Mit Beschluß vom 27.1.2011 hatte das Amtsgericht die Jugendamtsurkunde betreffend die Antragsgegnerin zu 1. – L N Q1 – für die Zeit ab dem 1.7.2010 dahingehend abgeändert, daß nur noch monatlicher Kindesunterhalt in Höhe von 238 € und für die Zeit ab dem 1.1.2011 nur noch von 224 € zu zahlen waren. Den weitergehenden Abänderungsantrag hatte es zurückgewiesen.

Die Beschwerde des Antragstellers hatte nur teilweis Erfolg.

Das Oberlandesgericht Hamm befand den gestellten Abänderungsantrag als zuläsig, da der Antragsteller Abänderungsgründe vorgetragen habe, die bei tatsächlichem Vorliegen eine Abänderung rechtfertigen würden.

Der Abänderungsantrag sei gem. § 239 II FamFG begründet, wenn dem Unterhaltschuldner ein Festhalten an den veränderten Verhältnissen gem. §§ 313, 242 BGB nicht mehr zugemutet werden könne.
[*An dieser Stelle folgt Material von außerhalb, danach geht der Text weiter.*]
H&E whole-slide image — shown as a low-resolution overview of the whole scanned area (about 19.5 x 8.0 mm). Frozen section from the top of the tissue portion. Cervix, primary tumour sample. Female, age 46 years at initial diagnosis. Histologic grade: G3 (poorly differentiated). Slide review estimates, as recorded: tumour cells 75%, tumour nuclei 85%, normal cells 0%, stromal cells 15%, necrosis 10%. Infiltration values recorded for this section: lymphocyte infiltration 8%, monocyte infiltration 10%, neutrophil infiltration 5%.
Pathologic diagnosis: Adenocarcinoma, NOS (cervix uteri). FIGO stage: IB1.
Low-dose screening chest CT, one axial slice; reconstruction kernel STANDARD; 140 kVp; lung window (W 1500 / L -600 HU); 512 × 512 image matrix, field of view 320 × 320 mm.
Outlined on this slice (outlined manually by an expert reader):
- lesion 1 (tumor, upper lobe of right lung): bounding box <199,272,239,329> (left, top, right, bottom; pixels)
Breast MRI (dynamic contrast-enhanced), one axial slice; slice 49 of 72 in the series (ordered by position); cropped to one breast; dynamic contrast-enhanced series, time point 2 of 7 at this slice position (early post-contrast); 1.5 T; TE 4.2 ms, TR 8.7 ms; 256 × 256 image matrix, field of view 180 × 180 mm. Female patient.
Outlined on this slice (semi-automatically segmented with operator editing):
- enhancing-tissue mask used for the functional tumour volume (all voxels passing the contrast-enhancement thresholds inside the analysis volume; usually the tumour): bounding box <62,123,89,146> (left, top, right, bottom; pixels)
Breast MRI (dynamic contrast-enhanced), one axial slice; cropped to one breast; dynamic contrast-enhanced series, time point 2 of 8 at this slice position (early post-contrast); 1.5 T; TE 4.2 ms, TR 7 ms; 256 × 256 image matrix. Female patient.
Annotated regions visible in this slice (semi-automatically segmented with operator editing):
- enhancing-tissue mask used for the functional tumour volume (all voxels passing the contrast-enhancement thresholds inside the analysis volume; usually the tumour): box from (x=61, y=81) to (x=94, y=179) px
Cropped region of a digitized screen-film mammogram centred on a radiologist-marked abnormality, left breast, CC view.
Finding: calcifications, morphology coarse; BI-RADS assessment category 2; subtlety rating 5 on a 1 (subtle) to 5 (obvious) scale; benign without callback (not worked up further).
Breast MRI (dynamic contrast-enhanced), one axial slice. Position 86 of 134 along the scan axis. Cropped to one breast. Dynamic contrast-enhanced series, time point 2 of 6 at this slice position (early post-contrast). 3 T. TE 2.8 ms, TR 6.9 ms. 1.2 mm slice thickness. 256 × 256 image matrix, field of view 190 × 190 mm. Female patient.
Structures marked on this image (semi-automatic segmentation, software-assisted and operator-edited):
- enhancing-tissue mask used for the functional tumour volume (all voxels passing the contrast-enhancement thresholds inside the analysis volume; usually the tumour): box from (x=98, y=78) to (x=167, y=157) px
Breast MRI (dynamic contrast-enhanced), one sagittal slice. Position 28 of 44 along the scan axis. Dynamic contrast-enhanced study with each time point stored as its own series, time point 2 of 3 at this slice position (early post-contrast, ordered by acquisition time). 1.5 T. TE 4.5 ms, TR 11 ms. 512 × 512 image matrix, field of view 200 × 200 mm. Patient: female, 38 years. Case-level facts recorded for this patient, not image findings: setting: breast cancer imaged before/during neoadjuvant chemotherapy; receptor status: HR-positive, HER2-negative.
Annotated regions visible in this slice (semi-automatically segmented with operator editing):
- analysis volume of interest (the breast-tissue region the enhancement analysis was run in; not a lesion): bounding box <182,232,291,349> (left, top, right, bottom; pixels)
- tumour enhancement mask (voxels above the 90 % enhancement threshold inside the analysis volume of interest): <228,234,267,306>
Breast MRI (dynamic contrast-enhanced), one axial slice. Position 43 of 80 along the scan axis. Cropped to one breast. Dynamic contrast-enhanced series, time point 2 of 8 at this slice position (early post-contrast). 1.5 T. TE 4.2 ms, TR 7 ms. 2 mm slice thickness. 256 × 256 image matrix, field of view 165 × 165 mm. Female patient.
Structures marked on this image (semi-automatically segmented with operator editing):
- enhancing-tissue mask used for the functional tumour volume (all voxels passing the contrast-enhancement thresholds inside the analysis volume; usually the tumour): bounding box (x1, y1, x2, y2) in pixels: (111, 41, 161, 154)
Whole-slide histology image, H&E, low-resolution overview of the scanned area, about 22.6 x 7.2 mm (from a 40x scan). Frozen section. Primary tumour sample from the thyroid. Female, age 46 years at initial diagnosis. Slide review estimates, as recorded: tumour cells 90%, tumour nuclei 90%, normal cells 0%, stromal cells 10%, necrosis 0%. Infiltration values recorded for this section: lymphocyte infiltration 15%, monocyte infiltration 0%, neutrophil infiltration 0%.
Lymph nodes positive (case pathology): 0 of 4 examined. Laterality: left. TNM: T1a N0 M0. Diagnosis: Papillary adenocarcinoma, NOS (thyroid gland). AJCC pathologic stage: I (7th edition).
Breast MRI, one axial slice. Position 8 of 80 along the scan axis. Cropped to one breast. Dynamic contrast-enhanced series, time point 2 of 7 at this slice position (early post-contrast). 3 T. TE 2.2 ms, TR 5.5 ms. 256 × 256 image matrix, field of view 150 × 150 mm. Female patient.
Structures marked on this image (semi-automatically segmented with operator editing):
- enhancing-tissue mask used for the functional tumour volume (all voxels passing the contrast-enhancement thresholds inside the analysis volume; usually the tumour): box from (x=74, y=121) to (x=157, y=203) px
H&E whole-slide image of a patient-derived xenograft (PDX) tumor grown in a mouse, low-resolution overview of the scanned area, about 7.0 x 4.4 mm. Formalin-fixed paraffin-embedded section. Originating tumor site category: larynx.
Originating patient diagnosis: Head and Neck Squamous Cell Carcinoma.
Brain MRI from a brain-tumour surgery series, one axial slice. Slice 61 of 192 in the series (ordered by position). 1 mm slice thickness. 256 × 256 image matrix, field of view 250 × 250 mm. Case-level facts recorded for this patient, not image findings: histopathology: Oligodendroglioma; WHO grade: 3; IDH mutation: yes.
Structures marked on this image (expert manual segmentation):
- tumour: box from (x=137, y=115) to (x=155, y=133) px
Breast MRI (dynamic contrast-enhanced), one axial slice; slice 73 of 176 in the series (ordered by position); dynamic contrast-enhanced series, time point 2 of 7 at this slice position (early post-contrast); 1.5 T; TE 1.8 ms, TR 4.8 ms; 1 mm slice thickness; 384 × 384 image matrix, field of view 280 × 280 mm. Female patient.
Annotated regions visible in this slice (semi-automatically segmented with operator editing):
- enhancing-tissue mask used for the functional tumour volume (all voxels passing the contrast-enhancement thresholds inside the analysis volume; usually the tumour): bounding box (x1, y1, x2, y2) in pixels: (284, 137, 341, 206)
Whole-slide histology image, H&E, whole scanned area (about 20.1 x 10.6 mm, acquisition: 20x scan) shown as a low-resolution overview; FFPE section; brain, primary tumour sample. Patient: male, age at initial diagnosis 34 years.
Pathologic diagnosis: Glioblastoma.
Die einseitige Verpflichtungserklärung der Jugendamtsurkunde stelle aber ein Schuldanerkenntnis gem. § 781 BGB dar. Danach seien die bei Abgabe der Verpflichtungserklärung zugrunde liegenden Umstände bindend. Der Unterhaltspflichtige müsse deshalb nicht nur vortragen, daß die bisherige Unterhaltsleistung für ihn wegen Änderung der Verhältnisse nach § 242 unzumutbar geworden sei, sondern auch die seiner damaligen Verpflichtung nach Grund und Höhe zu Grunde liegenden Umstände darlegen.

Sofern der Selbstbehalt des Antragstellers bereits im Zeitpunkt der Errichtung der Urkunden unterschritten gewesen sei, könne er sich nicht später aufgrund veränderter rechtlicher oder tatsächlicher Umstände auf eine Unterschreitung des Selbstbehalts berufen. Die Bindungswirkung eines Anerkenntnisses könne aber dann nicht durchgreifen, wenn bei Errichtung der Urkunde zwar eine Entwicklung prognostiziert worden sei, sich die Verhältnisse aber tatsächlich anders entwickelten.

Soweit der Antragsteller vor dem Jugendamt Unterhaltsbeiträge für weit in der Zukunft liegende Zeiträume anerkannt habe, habe er durch seine tatsächlich niedrigeren Einkünfte die in den Urkunden implizierte Einkommensentwicklung widerlegt, so daß die Bindungswirkung entfalle.